→ **Reading passage**:
◆ ◆ ◆

Well, that might be a problem to understanding....

- anonymous

I'd have to actually do the math. But it looks like a simple application of the processed I linked you to. You have an equality constraint and function both over three variables.

- anonymous

Show that the minimum of the right hand of the inequality is greater than the maximum of left hand.

- anonymous

*greater or equal

- ParthKohli

That is not what I am able to understand... how?

- KingGeorge

Using some wolfram, this method does not seem to be a simple application of lagrange multipliers.

- anonymous

Ah ok

- anonymous

Did you use both constraints when plugging it into wolfram?

- KingGeorge

I may have done it a bit wrong though. Let me double check.

- anonymous

Use the Minimize and Maximize routines.

- asnaseer

I /think/ you can do this if you use:\[\sqrt{a+b}\ge\sqrt{a}+\sqrt{b}\]which I believe can be proved.

- anonymous

Lagrange, worked:
Minimize[{Sqrt[x^2 + y^2 + z^2], 1/x + 1/y + 1/z == 2, x > 0, y > 0,
z > 0}, {x, y, z}] = Maximize[{Sqrt[x - 1] + Sqrt[y - 1] + Sqrt[z - 1],
1/x + 1/y + 1/z == 2, x > 0, y > 0, z > 0 }, {x, y, z}]

- anonymous

I'll give you the link on wolfram alpha in a moment.

- asnaseer

if you multiply both sides of your equation by xyz you get:\[yz+xz+xy=2xyz\]

- anonymous

http://www.wolframalpha.com/input/?i=Minimize%5B%7BSqrt%5Bx%5E2+%2B+y%5E2+%2B+z%5E2%5D%2C+1%2Fx+%2B+1%2Fy+%2B+1%2Fz+%3D%3D+2%2C+x+%3E+0%2C+y+%3E+0%2C++++z+%3E+0%7D%2C+%7Bx%2C+y%2C+z%7D%5D
http://www.wolframalpha.com/input/?i=Maximize%5B%7BSqrt%5Bx+-+1%5D+%2B+Sqrt%5By+-+1%5D+%2B+Sqrt%5Bz+-+1%5D%2C++++1%2Fx+%2B+1%2Fy+%2B+1%2Fz+%3D%3D+2%2C+x+%3E+0%2C+y+%3E+0%2C+z+%3E+0+%7D%2C+%7Bx%2C+y%2C+z%7D%5D

- asnaseer

then note that:\[(x+y+z)^2=x^2+y^2+z^2+2(xy+xz+yz)=x^2+y^2+z^2+4xyz\] from above

- anonymous

Anyways, the solution using multivariable calculus is perfectly valid and works.

◆ ◆ ◆

→ **Requirement**: Reproduce the forum thread word for word, starting at "Show that the" and ending at "of lagrange multipliers.".

→ **Input data**:
◆ ◆ ◆

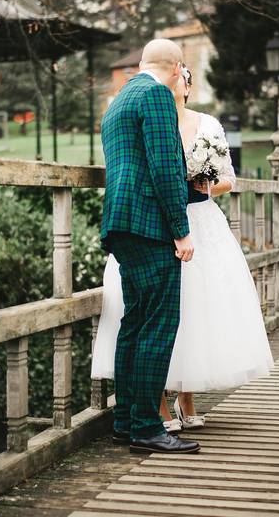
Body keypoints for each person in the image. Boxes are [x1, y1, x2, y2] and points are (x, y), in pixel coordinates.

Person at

◆ ◆ ◆

→ **Solution for this problem**:
Show that the minimum of the right hand of the inequality is greater than the maximum of left hand.

- anonymous

*greater or equal

- ParthKohli

That is not what I am able to understand... how?

- KingGeorge

Using some wolfram, this method does not seem to be a simple application of lagrange multipliers.